They could just ask before uploading your encryption key to the cloud. Instead they force people to use a Microsoft Account to set up their windows and store the key without explicit consent

> How exactly would we draft laws to this effect, "the authorities can subpoena for any piece of evidence, except when complying to such a request might break the contractual obligations of a third party towards the suspect"?

Perhaps in this case they should be required to get a warrant rather than a subpoena?

Encrypt the BL key with the user's password? I mean there are a lot of technical solutions besides "we're gonna keep the BL keys in the clear and readily available for anyone".

This make little to no sense.

This is being reported on because it seems newsworthy and a departure from the norm.

Apple also categorically says they refuse such requests.

It's a private device. With private data. Device and data owned by the owner.

Using sleight of hand and words to coax a password into a shared cloud and beyond just seems to indicate the cloud is someone else's computer, and you are putting the keys to your world and your data insecurely in someone else's computer.

Should windows users assume their computer is now a hostile and hacked device, or one that can be easily hacked and backdoored without their knowledge to their data?

I don't think that many people here are naive enough to believe that any business would fight the government for the sake of its customers. I think most of us are simply appalled by this blatantly malicious behavior. I'm not buying all these "but what if the user is an illiterate, senile 90-year-old with ADHD, huh?" attempts to rationalize it away. it's the equivalent of the guy who installed your door keeping a copy of your keys by unspoken default - "what if your toddler locks himself out, huh?"

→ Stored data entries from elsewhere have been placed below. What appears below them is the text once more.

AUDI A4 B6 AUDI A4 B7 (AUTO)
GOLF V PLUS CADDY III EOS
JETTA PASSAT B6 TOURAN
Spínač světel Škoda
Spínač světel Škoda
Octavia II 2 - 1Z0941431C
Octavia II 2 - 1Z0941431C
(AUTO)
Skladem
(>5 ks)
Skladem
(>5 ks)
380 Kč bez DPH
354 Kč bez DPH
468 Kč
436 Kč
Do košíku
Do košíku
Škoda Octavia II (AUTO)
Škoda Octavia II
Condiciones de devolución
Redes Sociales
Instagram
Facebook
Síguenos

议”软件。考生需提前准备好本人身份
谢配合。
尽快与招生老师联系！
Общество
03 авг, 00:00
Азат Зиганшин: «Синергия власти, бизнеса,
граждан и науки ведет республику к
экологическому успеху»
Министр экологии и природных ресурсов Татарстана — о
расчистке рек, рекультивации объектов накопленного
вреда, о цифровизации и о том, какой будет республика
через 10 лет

I know the police can just break down my door, but that doesn't mean I should be ok with some random asshole having my keys.

> don't really understand how could anyone imagine a world where MS could just refuse such a request

By simply not having the ability to do so.

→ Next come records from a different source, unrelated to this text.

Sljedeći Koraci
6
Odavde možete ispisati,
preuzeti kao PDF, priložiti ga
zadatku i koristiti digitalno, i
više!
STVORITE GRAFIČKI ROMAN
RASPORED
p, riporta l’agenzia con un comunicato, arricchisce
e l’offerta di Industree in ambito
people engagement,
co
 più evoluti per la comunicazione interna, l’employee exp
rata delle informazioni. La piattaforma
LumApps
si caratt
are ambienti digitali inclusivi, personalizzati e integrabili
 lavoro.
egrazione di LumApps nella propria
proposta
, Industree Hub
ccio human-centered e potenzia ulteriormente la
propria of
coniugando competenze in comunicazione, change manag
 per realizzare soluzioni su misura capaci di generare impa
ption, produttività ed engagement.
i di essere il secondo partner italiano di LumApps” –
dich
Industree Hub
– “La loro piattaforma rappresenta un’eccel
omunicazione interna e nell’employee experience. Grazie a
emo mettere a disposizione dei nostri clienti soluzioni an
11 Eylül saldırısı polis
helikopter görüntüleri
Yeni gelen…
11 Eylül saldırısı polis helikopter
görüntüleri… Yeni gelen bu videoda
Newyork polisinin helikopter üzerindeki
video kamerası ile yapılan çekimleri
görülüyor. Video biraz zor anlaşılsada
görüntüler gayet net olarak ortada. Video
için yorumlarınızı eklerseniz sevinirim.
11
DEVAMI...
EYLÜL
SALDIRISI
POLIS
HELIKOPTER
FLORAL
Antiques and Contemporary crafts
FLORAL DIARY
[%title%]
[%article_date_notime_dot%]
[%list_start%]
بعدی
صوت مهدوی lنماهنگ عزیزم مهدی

Of course Microsoft should comply with the law, expecting anything else is ridiculous. But they themselves made sure that they had the ability to produce the requested information.

> Do we really, really, fully understand the implication of allowing private contracts that trump criminal law?

...it's not that at all. We don't want private contracts to enshrine the same imbalances of power; we want those imbalances rendered irrelevant.

We hope against hope that people who have strength, money, reputation, legal teams, etc., will be as steadfast in asserting basic rights as people who have none of those things.

We don't regard the FBI as a legitimate institution of the rule of law, but a criminal enterprise and decades-long experiment in concentration of power. The constitution does not suppose an FBI, but it does suppose that 'no warrant shall issue but upon probable cause... particularly describing the place to be searched, and the persons or things to be seized' (emphasis mine). Obviously a search of the complete digital footprint and history of a person is not 'particular' in any plain meaning of that word.

...and we just don't regard the state as having an important function in the internet age. So all of its whining and tantrums and pepper spray and prison cells are just childish clinging to a power structure that is no longer desirable.